▸ Task:
Display each line of the material below that contains the string "Giải". Case counts.

▸ Dataset content:
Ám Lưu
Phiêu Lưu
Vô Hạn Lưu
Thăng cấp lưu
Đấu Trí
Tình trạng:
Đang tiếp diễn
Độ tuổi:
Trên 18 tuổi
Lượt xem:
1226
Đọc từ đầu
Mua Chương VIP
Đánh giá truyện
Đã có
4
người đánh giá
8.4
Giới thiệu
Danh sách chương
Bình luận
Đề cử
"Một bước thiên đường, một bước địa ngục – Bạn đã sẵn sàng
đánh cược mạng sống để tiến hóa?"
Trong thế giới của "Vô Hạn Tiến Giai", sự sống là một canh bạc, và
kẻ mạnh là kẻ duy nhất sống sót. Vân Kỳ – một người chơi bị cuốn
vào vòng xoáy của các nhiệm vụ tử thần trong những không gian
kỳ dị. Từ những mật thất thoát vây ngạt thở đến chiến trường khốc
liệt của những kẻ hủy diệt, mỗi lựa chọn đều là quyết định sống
--
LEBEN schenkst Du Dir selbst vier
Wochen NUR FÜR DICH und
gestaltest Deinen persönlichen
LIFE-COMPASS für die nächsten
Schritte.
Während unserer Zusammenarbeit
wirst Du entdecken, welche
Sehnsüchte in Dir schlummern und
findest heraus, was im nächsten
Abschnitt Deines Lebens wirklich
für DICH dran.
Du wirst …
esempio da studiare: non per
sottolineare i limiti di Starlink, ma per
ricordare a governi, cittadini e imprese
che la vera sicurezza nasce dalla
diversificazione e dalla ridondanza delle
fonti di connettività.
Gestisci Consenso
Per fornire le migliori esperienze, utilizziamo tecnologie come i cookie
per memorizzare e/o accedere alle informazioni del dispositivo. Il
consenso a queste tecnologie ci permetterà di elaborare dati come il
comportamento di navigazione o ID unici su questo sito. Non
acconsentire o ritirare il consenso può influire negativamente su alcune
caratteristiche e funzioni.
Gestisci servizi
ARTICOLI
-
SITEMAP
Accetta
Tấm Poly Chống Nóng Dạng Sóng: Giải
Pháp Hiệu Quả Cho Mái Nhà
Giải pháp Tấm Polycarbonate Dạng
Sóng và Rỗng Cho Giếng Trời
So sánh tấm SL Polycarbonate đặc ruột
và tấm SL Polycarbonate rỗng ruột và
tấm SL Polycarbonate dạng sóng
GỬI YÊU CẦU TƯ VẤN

▸ Exercise result:
Tấm Poly Chống Nóng Dạng Sóng: Giải
Giải pháp Tấm Polycarbonate Dạng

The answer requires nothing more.